> **Problem to work on**:
Copy, without alteration, every line from the start of the rows through the line containing "Polymeric Sand?", with both of those lines included.

[Records provided — start]

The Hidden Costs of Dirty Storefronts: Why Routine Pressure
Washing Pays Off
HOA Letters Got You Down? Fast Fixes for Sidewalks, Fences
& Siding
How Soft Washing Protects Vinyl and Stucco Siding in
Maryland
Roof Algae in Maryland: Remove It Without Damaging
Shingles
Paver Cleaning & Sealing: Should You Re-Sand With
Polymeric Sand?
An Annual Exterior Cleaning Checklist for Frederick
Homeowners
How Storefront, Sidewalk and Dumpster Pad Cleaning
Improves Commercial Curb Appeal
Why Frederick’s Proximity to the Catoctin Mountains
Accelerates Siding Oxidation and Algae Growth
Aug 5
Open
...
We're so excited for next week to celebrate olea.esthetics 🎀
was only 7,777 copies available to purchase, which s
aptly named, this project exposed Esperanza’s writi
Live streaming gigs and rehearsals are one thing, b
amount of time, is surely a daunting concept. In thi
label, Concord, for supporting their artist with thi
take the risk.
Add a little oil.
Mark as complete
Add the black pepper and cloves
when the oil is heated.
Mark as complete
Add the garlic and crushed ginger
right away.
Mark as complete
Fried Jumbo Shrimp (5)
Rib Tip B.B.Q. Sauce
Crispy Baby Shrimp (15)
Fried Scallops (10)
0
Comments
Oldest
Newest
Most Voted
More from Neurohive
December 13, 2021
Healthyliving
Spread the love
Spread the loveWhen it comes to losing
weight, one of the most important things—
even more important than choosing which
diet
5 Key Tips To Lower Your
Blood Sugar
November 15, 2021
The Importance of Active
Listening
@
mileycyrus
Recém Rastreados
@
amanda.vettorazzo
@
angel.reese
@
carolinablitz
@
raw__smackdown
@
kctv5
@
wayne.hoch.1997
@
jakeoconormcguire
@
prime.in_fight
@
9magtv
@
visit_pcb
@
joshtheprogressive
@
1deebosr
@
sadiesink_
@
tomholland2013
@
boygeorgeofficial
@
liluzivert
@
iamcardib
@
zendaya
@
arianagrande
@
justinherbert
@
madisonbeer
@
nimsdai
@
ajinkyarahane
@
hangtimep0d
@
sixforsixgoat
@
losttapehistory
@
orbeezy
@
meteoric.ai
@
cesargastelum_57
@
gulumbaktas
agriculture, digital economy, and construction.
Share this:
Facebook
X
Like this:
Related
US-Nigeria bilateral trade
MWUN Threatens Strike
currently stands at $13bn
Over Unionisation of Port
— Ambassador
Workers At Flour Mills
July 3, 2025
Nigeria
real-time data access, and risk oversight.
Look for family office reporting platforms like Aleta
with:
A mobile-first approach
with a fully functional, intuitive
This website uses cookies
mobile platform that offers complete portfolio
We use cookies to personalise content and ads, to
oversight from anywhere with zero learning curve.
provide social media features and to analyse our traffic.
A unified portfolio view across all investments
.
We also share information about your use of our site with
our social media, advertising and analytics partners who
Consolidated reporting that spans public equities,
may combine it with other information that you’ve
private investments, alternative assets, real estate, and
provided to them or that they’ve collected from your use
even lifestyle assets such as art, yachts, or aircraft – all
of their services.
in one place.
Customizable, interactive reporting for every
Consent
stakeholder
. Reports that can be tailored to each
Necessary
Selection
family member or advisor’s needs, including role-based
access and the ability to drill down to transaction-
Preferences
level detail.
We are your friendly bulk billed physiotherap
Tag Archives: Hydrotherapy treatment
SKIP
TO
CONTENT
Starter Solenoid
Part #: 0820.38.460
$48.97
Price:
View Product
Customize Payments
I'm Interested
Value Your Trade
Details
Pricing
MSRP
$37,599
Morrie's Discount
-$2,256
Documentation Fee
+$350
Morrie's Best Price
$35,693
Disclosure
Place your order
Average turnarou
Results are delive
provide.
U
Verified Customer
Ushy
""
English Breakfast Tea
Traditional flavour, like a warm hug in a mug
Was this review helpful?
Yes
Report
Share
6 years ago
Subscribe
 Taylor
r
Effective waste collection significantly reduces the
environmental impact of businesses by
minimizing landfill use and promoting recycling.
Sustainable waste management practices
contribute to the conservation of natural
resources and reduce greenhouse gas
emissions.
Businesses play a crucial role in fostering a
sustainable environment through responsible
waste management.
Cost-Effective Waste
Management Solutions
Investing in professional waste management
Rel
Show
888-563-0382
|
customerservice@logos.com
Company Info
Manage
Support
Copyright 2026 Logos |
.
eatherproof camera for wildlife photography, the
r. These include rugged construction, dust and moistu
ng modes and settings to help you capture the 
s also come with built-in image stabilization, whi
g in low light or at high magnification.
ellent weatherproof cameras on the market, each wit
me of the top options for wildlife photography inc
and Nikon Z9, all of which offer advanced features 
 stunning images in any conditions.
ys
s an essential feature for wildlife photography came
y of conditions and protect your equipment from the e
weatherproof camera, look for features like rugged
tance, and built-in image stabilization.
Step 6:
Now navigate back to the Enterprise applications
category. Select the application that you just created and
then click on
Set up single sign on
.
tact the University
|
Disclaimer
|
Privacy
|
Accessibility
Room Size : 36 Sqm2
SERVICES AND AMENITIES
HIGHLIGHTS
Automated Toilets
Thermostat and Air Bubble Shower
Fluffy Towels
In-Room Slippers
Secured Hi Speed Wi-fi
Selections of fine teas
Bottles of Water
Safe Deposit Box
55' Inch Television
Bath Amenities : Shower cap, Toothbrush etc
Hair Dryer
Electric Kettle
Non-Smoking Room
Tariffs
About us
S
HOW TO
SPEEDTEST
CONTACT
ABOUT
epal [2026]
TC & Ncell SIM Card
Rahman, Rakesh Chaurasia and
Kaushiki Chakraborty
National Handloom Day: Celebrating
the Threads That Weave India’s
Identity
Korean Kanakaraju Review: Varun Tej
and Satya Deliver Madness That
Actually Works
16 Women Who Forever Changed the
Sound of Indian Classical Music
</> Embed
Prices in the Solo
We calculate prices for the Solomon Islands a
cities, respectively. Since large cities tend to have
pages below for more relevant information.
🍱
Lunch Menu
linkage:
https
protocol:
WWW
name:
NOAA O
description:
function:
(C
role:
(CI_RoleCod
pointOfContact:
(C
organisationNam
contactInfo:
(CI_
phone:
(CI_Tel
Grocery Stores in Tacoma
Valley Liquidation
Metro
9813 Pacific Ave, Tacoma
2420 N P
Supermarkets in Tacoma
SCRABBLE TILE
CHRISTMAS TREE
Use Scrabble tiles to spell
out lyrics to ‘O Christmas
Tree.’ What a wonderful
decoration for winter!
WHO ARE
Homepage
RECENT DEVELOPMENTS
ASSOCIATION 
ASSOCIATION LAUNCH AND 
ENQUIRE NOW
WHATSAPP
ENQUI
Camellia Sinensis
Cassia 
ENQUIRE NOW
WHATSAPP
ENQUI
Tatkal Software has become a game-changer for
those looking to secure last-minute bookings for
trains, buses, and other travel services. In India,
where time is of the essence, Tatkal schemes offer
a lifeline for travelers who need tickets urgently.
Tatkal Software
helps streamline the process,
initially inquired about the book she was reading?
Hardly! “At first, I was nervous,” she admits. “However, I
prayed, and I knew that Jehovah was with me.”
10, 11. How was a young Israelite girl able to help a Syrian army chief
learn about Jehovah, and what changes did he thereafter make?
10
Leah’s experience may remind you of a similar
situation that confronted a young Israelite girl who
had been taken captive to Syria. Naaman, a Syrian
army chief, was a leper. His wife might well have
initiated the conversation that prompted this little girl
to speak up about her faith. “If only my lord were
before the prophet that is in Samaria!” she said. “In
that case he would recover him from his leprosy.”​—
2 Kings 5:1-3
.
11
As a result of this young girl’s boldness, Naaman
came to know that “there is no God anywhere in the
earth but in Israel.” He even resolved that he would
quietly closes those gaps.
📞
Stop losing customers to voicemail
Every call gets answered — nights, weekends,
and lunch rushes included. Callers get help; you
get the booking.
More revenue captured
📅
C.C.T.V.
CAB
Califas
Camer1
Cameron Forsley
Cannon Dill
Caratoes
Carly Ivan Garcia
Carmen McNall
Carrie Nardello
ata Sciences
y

[Records provided — finish]

> **Answer section**:
The Hidden Costs of Dirty Storefronts: Why Routine Pressure
Washing Pays Off
HOA Letters Got You Down? Fast Fixes for Sidewalks, Fences
& Siding
How Soft Washing Protects Vinyl and Stucco Siding in
Maryland
Roof Algae in Maryland: Remove It Without Damaging
Shingles
Paver Cleaning & Sealing: Should You Re-Sand With
Polymeric Sand?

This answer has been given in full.